**TASK 1**
According to the Ishk Par Zor Nahi article, on which channel did the series air?
**TASK 2**
Using the Ishk Par Zor Nahi article, explain why Ahaan hates his mother, Savitri, and state what the article reveals about where she actually was.

**PAGE EXCERPT**
Ishk Par Zor Nahi (English Translation: No Control on Love) is an Indian Hindi-language television drama series. It premiered from 15 March 2021 to 20 August 2021 on Sony TV. It is produced by Gul Khan and Karishma Jain under 4 Lions Films, it stars Param Singh and Akshita Mudgal.

Plot 
Ahaan Veer Malhotra is a no nonsense and disciplined businessman who believes in family values and ethic whereas Ishqi is a girl who believes in love and that others should fall in love too. One day Ahaan and Ishqi cross each other since Ishqi needs a ride. Ahaan finds out that Ishqi is helping a couple elope and kicks them out of his car. Ishqi then steals his car which cause Ahaan to press charges on Ishqi for stealing her car while on the other hand Ishqi loses her job. Ishqi is set to marry Mayank Kapoor who is Ahaan's best friend but Mayank is marrying Ishqi to make Sonu jealous. Sonu is Ahaan's younger sister and she is going to marry Raj Rathore. Savitri is Ahaan and Sonu's mother who apparently left them for another guy which led to Ahaan hating her to the core. It is revealed that Savitri was in a Mental Asylum because of Ahaan's grandmother.

Cast

Main 
Param Singh as Ahaan Veer Malhotra: Veer and Savitri's elder son; Sonu's brother; Kartik's cousin; Ishqi's husband (2021)

Akshita Mudgal as Ishqi Malhotra: Sudha's niece; Ahaan's wife (2021)
Rajat Verma as Kartik Malhotra: Ritu and Mr. Malhotra's son; Ahaan and Sonu's cousin. (2021) 
Shagun Sharma as Sonali "Sonu" Malhotra Rathore: Veer and Savitri's younger daughter; Ahaan's sister; Raj's wife (2021)
Lakshya Handa as Raj Rathore: Sarla's son; Sonu's husband (2021)

Recurring 
Neha Rana as Rhea Mehta: Viren and Radhika's daughter; Ahaan's ex-fiancée (2021)
Aakash Gupta as Mayank Kapoor: Shekhar and Suman's son; Ishqi's ex-fiancé (2021)
Shekhar Gill replaced Gupta as Mayank (2021)
Abha Parmar as Durga Devi "Dadi" Malhotra: Veer and Mr. Malhotra's mother; Ahaan, Kartik and Sonu's grandmother (2021)
Mamta Verma as Ritu Malhotra: Mr. Malhotra's wife; Kartik's mom; Ahaan and Sonu's aunt (2021)
Kapil Soni as Chachu, Veer's brother (2021)
Jaswinder Gardner as Savitri Malhotra: Veer's widow; Ahaan and Sonu's mother (2021)
Beena Maljie as Sarla Rathore, Raj's mother (2021)
Arundhati Bandhopadhyay as Ginni, Sarla's best friend (2021)

**RECORDED DATA**
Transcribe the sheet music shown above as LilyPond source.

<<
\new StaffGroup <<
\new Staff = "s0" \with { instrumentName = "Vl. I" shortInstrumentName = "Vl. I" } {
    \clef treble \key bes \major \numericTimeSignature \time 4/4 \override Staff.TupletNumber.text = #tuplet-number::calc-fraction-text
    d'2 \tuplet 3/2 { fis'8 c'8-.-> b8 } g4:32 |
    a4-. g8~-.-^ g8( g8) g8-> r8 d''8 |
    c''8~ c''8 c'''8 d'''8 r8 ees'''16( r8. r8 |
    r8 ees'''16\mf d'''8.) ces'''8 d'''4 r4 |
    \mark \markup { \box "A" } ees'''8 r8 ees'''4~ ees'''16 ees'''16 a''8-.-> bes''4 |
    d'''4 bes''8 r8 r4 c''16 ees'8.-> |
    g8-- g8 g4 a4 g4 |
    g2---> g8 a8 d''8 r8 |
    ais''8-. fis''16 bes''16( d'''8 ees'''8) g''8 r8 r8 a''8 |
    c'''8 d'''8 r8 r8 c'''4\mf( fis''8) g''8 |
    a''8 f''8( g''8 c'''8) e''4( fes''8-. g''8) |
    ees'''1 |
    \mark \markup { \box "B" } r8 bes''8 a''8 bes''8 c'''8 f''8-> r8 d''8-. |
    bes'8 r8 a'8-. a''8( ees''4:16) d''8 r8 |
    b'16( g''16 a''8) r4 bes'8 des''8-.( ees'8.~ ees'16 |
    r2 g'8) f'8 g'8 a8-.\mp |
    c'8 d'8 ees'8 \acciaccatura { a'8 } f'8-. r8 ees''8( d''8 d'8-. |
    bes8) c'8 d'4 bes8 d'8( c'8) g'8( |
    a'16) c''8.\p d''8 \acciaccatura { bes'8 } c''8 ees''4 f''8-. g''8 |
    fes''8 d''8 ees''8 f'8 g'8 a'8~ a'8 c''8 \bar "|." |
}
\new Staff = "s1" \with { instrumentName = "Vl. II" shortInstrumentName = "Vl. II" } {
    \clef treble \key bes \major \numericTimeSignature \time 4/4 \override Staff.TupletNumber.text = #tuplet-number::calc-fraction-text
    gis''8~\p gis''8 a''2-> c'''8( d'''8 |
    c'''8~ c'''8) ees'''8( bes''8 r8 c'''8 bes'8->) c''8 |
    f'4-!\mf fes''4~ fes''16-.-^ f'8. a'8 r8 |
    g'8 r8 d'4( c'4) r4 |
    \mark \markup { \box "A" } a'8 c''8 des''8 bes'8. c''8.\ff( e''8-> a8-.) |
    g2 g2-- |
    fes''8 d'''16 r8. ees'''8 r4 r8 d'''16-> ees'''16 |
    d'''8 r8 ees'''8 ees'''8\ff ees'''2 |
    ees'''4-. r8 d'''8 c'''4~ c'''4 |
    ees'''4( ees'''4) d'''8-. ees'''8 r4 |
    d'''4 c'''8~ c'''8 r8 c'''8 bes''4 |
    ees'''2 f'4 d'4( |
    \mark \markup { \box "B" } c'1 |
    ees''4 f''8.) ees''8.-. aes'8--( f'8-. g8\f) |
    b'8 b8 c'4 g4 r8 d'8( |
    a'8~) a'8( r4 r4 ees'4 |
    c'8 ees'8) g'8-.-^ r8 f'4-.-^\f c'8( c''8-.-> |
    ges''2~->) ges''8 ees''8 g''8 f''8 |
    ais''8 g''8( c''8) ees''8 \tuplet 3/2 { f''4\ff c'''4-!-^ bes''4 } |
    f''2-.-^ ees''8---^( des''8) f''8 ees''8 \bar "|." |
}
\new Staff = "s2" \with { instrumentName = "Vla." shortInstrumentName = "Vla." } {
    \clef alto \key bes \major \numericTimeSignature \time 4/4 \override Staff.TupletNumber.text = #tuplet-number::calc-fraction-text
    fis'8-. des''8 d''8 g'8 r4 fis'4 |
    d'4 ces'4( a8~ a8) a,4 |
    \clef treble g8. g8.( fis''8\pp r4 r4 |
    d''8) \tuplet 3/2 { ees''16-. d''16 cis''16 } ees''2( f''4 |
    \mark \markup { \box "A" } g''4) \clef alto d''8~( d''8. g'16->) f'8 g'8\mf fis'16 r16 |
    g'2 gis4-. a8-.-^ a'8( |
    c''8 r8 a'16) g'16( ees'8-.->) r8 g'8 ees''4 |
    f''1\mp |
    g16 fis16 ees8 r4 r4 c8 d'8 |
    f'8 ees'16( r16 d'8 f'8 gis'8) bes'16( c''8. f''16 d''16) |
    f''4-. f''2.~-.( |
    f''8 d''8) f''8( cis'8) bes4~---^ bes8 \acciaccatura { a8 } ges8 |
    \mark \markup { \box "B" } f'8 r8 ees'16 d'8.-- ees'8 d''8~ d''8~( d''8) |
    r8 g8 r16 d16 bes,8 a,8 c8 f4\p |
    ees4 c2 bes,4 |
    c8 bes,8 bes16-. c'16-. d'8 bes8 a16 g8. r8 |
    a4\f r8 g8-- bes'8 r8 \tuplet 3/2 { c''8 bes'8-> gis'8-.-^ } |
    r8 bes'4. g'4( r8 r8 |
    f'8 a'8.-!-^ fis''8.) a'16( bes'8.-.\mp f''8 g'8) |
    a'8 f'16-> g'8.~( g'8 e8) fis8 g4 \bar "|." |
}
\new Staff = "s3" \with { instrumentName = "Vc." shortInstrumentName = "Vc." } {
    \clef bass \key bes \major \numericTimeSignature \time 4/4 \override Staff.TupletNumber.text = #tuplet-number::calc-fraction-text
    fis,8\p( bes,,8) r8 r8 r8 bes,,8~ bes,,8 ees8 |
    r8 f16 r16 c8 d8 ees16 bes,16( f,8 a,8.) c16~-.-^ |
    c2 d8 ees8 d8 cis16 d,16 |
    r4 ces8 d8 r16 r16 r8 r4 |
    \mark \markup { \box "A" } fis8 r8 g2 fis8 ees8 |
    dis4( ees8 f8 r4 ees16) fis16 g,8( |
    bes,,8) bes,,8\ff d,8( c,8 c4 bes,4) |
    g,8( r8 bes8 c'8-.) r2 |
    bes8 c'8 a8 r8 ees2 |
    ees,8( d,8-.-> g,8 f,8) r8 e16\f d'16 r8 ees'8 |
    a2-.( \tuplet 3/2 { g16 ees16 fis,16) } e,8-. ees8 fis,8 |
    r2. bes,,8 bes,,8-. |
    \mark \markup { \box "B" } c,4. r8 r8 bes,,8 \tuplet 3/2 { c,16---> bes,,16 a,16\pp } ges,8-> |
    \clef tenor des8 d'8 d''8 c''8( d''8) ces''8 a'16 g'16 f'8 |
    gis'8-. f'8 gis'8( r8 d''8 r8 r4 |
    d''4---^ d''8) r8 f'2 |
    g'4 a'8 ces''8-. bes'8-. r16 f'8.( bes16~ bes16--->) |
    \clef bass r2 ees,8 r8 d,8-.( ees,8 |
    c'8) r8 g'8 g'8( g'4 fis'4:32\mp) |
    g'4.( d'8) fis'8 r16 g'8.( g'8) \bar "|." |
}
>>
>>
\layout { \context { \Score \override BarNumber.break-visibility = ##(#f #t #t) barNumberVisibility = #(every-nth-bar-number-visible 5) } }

**WRITTEN ANSWER 1**
Sony TV

**WRITTEN ANSWER 2**
Ahaan hates Savitri because she apparently left him and Sonu for another man. The article then reveals that Savitri had been in a mental asylum because of Ahaan's grandmother.